## ACTIVITY
Of all the lines in the entries below, give again exactly those starting at the line containing "Mondo Tv Suisse" and ending at the line containing "Free worldwide shipping", both ends included, and no others.

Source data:

▬▬▬▬▬▬

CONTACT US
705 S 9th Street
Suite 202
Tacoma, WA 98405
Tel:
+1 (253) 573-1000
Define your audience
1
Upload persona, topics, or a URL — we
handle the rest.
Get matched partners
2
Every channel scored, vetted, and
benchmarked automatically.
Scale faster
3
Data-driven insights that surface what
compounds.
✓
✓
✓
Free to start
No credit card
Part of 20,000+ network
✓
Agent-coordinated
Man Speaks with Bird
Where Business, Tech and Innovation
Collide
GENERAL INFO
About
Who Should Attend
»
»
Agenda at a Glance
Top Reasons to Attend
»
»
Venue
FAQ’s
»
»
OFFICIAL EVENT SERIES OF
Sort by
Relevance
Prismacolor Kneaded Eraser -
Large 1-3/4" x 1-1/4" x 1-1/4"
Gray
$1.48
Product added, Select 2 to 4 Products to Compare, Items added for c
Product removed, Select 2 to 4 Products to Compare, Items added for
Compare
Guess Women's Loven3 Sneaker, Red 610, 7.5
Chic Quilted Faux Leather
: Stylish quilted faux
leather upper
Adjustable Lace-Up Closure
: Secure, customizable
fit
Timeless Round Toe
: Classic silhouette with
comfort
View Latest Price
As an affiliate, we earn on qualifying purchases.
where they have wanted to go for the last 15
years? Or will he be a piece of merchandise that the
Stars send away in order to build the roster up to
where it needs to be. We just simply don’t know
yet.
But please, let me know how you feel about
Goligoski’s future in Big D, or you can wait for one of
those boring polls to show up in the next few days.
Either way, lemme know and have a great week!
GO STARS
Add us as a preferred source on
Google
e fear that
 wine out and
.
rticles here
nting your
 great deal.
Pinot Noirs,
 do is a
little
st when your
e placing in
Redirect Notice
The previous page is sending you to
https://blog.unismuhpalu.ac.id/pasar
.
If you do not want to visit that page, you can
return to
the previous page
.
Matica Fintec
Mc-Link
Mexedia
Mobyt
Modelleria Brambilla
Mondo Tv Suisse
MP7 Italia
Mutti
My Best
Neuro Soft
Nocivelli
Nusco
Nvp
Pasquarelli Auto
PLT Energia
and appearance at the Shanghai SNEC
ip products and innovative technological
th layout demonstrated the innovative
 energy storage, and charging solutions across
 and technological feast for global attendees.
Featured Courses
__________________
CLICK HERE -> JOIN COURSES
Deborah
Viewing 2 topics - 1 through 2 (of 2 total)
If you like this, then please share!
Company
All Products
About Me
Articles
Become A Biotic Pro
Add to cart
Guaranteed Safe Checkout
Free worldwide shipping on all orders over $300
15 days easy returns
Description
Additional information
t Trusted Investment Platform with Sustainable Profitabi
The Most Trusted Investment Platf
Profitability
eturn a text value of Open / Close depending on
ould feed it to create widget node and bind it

▬▬▬▬▬▬

## ANSWER SPACE
Mondo Tv Suisse
MP7 Italia
Mutti
My Best
Neuro Soft
Nocivelli
Nusco
Nvp
Pasquarelli Auto
PLT Energia
and appearance at the Shanghai SNEC
ip products and innovative technological
th layout demonstrated the innovative
 energy storage, and charging solutions across
 and technological feast for global attendees.
Featured Courses
__________________
CLICK HERE -> JOIN COURSES
Deborah
Viewing 2 topics - 1 through 2 (of 2 total)
If you like this, then please share!
Company
All Products
About Me
Articles
Become A Biotic Pro
Add to cart
Guaranteed Safe Checkout
Free worldwide shipping on all orders over $300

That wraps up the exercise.